Pietra Ligure. I parenti di Maria Brando 51 anni, deceduta ieri mattina all’ospedale di Pietra Ligure per un aneurisma cerebrale, non ci stanno di fronte all’improvvisa, e per loro inspiegabile, morte della loro cara. I familiari, nonostante molto scossi, hanno inviato una raccomandata al direttore sanitario della Asl 2, al pronto soccorso dell’ospedale Albenga e per conoscenza al sindaco ingauno Rosy Guarneri.
Ecco la storia raccontata in una mail inviata alla nostra redazione: Martedì 17 agosto Maria Brando, madre di tre figli, accusa dei dolori al capo, insoliti e piuttosto forti. In serata il marito decide di accompagnarla al pronto soccorso di Albenga. Maria viene visitata e le viene riscontrata una pressione sanguigna pari a 270 di massima e 120 di minima. I medici le somministrano un sedativo per calmare il dolore e riportare la pressione nei limiti.
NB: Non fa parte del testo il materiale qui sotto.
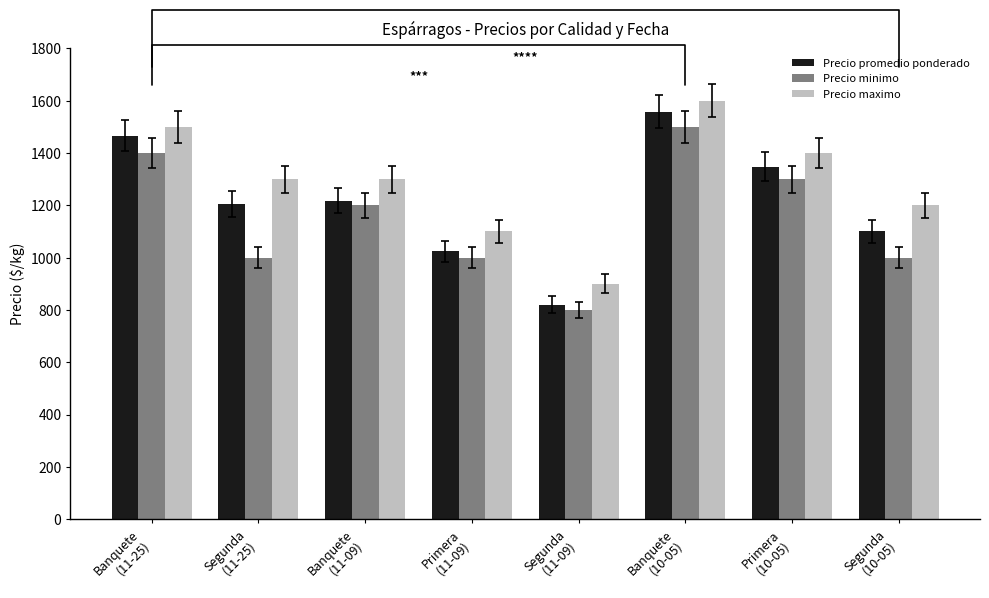

Reading left to right, extract all data points from this chart.

Precio promedio ponderado: 1466	1205	1218	1024	820	1558	1348	1100
Precio minimo: 1400	1000	1200	1000	800	1500	1300	1000
Precio maximo: 1500	1300	1300	1100	900	1600	1400	1200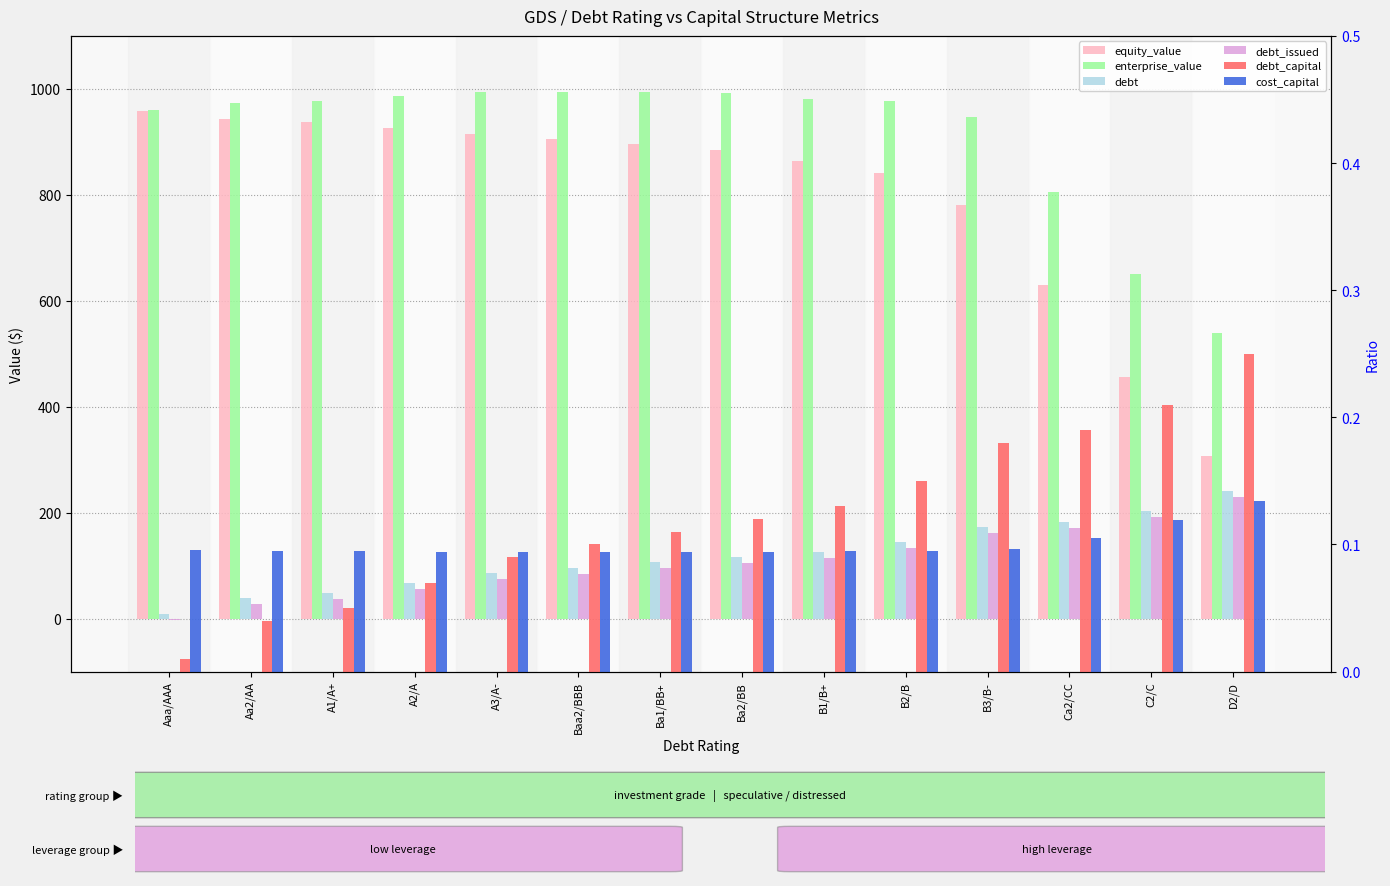

How many groups of bars are there?

14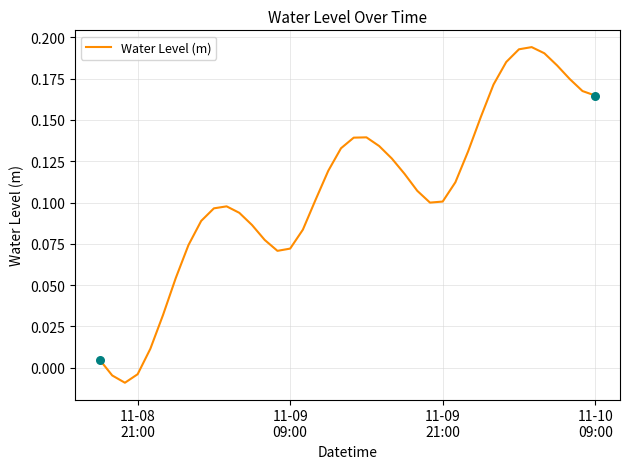

How many lines are shown in the chart?

1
Dopo tre ore di terapia Maria viene dimessa: i medici del pronto decidono di non sottoporla ad ulteriori esami. Maria torna a casa con il marito, sembra stia un pò meglio.
L’indomani alle sei del mattino Maria si alza e si reca in cucina a prendere delle bustine di aulin, fa in tempo a prelevarne due che tiene tra le dita e poi cade per terra senza coscienza. Immediatamente i familiari chiamano i soccorsi e l’ambulanza giunge poco dopo. Cercano di rianimarla ma la situazione si presenta subito molto grave e l’ambulanza corre verso l’ospedale santa Corona di Pietra Ligure. Quando giunge all’ospedale Maria è in coma. Viene operata dall’equipe di rianimazione, ma la mattina del 19 agosto la donna muore.
I familiari hanno voluto denunciare il fatto, in quanto secondo loro si è verificata una grave negligenza da parte dei medici del pronto soccorso dell’ospedale di Albenga, colpevoli di non aver svolto un accertamento ulteriore e più approfondito. Le voci da parte dei medici raccolte da IVG.it (in attesa di conoscere la posizione ufficiale della direzione sanitaria) dicono che non è possibile effettuare esami diagnostici per ogni mal di testa che arriva al pronto soccorso e che in questo caso, visto che il forte mal di testa si è verificato quasi all’improvviso, era difficile capire sintomi precisi. L’aneurisma cerebrale è una “morte improvvisa acuta” e nella maggior parte dei casi non è diagnosticabile.
Saranno ora gli eventuali accertamenti richiesti dalla famiglia a sciogliere ogni riserva e dubbio sul caso di Maria Brando e se davvero quanto accaduto all’ospedale di Albenga potrà essere indicato con esattezza come “caso di malasanità”.